FRAGMENTO DEL TEXTO:
-=-=-=-=-
ESTA tarde, cuando los fríos de la memoria recorran nuestra piel al verte, temblaremos de nuevo al contemplar tu frágil arquitectura, tu somera presencia, esa figura quebradiza bajo la cruz insoportable. Temblaremos de nuevo esta tarde cuando los ojos entornados de la clausura busquen entre los huecos de la rejilla gris de la ventana la sombra de tu nombre, cuando la suavidad de tu rostro, la delicada caricia de tus manos, los inestables pasos de tus pies pequeños pisen el asfalto helado, el blanco mármol, la tierra caliente de tantos corazones que hoy te buscan entre las viejas calles de la ciudad.
-=-=-=-=-
DATOS:
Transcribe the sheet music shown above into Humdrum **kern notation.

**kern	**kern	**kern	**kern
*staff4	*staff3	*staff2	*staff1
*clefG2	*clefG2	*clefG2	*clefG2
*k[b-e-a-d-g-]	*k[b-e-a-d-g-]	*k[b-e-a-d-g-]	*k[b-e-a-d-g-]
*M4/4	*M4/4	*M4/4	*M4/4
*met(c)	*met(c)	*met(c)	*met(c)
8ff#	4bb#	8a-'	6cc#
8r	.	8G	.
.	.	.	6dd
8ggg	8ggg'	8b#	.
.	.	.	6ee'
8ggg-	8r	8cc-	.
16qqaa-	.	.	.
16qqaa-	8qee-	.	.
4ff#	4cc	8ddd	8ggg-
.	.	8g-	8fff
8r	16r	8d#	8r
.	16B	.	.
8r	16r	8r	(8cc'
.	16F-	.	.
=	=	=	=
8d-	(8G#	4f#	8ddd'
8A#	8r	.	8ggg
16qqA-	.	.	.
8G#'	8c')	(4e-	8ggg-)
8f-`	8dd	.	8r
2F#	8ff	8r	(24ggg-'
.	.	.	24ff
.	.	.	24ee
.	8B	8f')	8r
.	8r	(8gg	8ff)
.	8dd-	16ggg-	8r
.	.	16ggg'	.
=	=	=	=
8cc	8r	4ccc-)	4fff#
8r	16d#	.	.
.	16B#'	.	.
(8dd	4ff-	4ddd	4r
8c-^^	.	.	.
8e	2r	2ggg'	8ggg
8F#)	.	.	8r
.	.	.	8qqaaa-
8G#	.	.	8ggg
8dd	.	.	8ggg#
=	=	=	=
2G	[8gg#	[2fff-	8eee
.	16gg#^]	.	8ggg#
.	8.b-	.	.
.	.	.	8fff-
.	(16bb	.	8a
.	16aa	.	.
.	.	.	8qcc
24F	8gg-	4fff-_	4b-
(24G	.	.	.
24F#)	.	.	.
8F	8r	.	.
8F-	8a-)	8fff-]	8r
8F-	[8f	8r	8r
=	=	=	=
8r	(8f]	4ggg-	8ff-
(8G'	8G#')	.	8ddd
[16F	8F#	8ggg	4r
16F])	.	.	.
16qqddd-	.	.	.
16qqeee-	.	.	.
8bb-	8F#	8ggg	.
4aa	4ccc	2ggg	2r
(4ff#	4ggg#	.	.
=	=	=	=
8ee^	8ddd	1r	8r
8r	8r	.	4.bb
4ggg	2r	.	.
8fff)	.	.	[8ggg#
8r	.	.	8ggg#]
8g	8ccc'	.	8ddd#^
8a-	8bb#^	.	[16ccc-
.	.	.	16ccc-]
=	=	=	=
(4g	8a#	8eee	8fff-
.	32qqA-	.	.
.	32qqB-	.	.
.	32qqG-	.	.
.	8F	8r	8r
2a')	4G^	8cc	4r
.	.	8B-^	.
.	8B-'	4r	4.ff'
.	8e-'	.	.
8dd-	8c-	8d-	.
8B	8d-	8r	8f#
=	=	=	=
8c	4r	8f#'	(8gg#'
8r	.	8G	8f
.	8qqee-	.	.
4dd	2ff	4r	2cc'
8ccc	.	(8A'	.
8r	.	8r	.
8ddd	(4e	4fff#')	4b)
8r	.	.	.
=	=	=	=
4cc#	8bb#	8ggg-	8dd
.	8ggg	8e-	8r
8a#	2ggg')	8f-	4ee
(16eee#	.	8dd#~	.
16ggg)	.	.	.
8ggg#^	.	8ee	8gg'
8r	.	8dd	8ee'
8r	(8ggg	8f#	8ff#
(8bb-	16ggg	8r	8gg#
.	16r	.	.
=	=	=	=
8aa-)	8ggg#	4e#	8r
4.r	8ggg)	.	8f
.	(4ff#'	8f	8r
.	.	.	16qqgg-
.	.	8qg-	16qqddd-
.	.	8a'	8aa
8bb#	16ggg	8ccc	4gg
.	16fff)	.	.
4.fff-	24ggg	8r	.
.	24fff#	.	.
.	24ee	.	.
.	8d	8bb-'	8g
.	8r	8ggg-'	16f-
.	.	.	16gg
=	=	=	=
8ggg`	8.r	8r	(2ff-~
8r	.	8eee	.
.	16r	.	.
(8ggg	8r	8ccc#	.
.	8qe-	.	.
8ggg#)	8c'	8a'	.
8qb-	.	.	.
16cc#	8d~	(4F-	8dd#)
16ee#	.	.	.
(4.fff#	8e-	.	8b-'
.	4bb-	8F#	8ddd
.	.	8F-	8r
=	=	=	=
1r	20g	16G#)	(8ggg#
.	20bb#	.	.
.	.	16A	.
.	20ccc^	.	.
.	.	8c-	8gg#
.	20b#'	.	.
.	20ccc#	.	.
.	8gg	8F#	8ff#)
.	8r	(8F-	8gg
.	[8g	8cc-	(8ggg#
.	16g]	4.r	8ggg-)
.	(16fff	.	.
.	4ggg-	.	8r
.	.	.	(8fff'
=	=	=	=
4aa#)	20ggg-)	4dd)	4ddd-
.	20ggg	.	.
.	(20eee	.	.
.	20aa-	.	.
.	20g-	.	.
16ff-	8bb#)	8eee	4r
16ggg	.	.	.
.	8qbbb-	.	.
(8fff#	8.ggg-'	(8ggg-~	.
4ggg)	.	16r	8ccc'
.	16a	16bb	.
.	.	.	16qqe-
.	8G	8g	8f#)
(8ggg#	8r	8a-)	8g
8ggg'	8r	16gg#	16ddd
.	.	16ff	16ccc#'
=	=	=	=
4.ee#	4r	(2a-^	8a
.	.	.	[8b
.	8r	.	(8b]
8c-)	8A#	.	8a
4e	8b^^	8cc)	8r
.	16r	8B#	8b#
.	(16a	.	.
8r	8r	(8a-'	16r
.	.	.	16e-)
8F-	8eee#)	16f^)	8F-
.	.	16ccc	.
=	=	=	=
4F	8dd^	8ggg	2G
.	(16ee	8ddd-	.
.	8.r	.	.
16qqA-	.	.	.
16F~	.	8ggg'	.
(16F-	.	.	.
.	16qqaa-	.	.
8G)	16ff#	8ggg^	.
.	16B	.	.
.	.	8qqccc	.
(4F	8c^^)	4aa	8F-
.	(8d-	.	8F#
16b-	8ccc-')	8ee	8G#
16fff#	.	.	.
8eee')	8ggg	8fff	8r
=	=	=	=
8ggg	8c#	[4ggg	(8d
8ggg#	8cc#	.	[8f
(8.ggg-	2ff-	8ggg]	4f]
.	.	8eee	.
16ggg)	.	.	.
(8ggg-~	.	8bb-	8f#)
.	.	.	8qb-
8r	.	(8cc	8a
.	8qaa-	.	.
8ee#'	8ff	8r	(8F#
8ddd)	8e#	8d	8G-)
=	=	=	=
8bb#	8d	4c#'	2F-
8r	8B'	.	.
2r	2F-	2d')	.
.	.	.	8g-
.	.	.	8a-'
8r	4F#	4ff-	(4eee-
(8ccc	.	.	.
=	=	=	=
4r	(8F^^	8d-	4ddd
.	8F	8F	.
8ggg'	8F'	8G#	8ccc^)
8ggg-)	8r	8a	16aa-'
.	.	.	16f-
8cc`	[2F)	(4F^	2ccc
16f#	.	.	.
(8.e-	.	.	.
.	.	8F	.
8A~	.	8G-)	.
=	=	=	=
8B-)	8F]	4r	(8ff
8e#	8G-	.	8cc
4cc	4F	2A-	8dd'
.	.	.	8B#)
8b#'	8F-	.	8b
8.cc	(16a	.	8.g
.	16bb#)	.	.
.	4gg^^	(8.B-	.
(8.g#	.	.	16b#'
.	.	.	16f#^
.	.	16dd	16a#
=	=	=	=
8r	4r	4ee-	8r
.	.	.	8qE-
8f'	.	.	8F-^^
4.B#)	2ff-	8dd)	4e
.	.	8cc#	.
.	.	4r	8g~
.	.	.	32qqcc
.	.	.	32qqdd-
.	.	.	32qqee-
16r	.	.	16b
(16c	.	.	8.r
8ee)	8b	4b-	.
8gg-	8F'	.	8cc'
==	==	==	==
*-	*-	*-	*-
-=-=-=-=-
TAREA ASIGNADA 1:
Responde según el fragmento:
(a) ¿Qué volveremos a hacer esta tarde, según el fragmento?
(b) ¿Qué buscan los ojos entornados de la clausura entre los huecos de la rejilla gris de la ventana?
(c) ¿Por dónde te buscan hoy tantos corazones?
TAREA ASIGNADA 2:
Transcribe del fragmento el pasaje que empieza con "ESTA tarde, cuando" y continúa hasta "de la ciudad.".
TAREA ASIGNADA 3:
Según el fragmento, ¿qué nos hará temblar de nuevo esta tarde? Responde en una a tres oraciones.

RESULTADO 1:
(a) Temblaremos de nuevo.
(b) La sombra de tu nombre.
(c) Entre las viejas calles de la ciudad.

RESULTADO 2:
ESTA tarde, cuando los fríos de la memoria recorran nuestra piel al verte, temblaremos de nuevo al contemplar tu frágil arquitectura, tu somera presencia, esa figura quebradiza bajo la cruz insoportable. Temblaremos de nuevo esta tarde cuando los ojos entornados de la clausura busquen entre los huecos de la rejilla gris de la ventana la sombra de tu nombre, cuando la suavidad de tu rostro, la delicada caricia de tus manos, los inestables pasos de tus pies pequeños pisen el asfalto helado, el blanco mármol, la tierra caliente de tantos corazones que hoy te buscan entre las viejas calles de la ciudad.

RESULTADO 3:
Temblaremos al contemplar tu frágil arquitectura, tu somera presencia y esa figura quebradiza bajo la cruz insoportable. Ocurrirá cuando los fríos de la memoria recorran nuestra piel al verte.